# Proving that the Electromagnetic Field Tensor is a Tensor and its significance?

I have been looking into tensor calculus (from a component perspective) and how it can be used to simplify Maxwell's Equations. When the EM Field tensor, $F$ is introduced, it is usually assumed it is a tensor. How could this be shown (and is it possible without going into the lorentz transformations or is it only a tensor with respect to them)?

In this answer to a similar question, it was said how the derivative of a tensor is a tensor of one higher covariant rank, from which followed that $F$ was a tensor, as it is defined as: $$F_{\mu \nu} = \partial_{\mu}A_{\nu} - \partial_{\nu}A_{\mu}$$ And since $A$ is a tensor. In this case what sort of derivative does $\partial_i$ represent and what is it with respect to?

In addition to this, is the significance that it is a tensor that it becomes true in all reference frames (and therefore accounts for SR) or is there some other significance to it?

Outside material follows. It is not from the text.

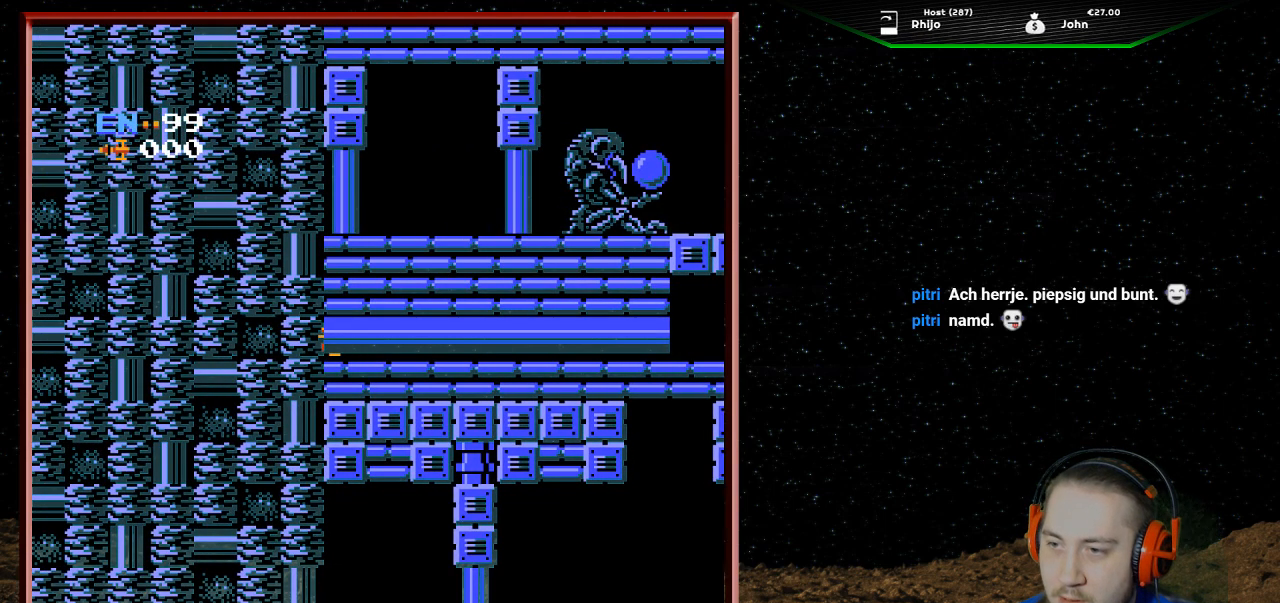
{"buttons": ["DPAD_UP"], "events": [[133, "B", "up"], [133, "DPAD_UP", "down"], [400, "B", "down"], [433, "B", "up"], [467, "B", "down"], [500, "B", "up"]]}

Thanks very much for any help!

• What do you mean by 'significance that it is a tensor that it becomes true in all reference frames' ? Commented Jun 25, 2017 at 18:24
• @Avantgarde I mean that since it is a tensor it is independent of the choice of coordinates used, so someone moving close to the speed of light or in a strong gravitational field would use the same equation as someone standing still relative to the system being measured or not in a gravitational field Commented Jun 25, 2017 at 18:27
• Okay, yes. This is Lorentz covariance. Also, in the equation you wrote, it should be $F_{\mu \nu}$ and not $F^{\mu \nu}$. Both sides of the equation must transform in the same manner. Commented Jun 25, 2017 at 18:38
• Something that you might consider. $F_{\mu\nu}$ has significance also in relation to the potentials involved in creating it (by diffing the potentials, as in your question you ask what the derivatives represent. What do you get when you diff a potential? ) . So although different observers will measure different E and B fields, what is it that remains invariant to all observers?
– user154420
Commented Jun 25, 2017 at 19:14
• en.m.wikipedia.org/wiki/Electromagnetic_tensor
– user154420
Commented Jun 25, 2017 at 19:22

When the EM Field tensor, F is introduced, it is usually assumed it is a tensor. How could this be shown?

You can define $F$ in terms of $A$, or $A$ in terms of $F$. It's a matter of taste.

If you take $A$ as fundamental, and assume that $A$ is a tensor, then $F$ is automatically a tensor because it's a derivative of a tensor. The index notation is defined so that any set of symbols that obeys the grammar of the notation is guaranteed to be a tensor. (In GR, the derivative has to be a covariant derivative, not a partial derivative. I assume whatever book you're referring to either isn't considering curved spacetime or uses $\partial$ as a notation for the covariant derivative.)

If you take $F$ as fundamental, then I think it's a lot more obvious why it's a tensor. The typical way to define it is that the four-acceleration of a charged particle is given by $a_\mu=(q/m)F_{\mu\nu}v^\nu$, where $v$ is the velocity four-vector. Thus $F$ is a linear operator that takes a four-vector as input and gives a four-vector as output, and that's one way of defining what we mean by a rank-2 tensor.

(and is it possible without going into the lorentz transformations or is it only a tensor with respect to them)?

When we say something is a tensor, we normally mean that it transforms (or, according to taste, its components transform) according to the standard transformation rules under any smooth change of coordinates, not just Lorentz transformations. This applies to $F$. (It is possible to have things like psuedotensors or tensor densities that have slightly different transformation properties, but $F$ isn't one of those.)

In addition to this, is the significance that it is a tensor that it becomes true in all reference frames (and therefore accounts for SR) or is there some other significance to it?

Your wording seems a little off to me, but basically yes, the reason we like to deal with tensors is because any tensorial relation remains valid under any smooth change of coordinates, which includes a Lorentz transformation.

• If the connection is symmetric the expression above (the difference of the two derivatives) is the same for partial derivatives and for covariant derivatives (the terms with the Christofell symbols cancel out).
– MBN
Commented Jun 26, 2017 at 8:45

To directly answer your question, $A$ is the connection one-form on a $U(1)$-bundle and $d$ is the exterior derivatives, therefore $F=dA$. In components, given the definition and the properties of such exterior derivatives, one can show that only the anti-symmetric part is left alive.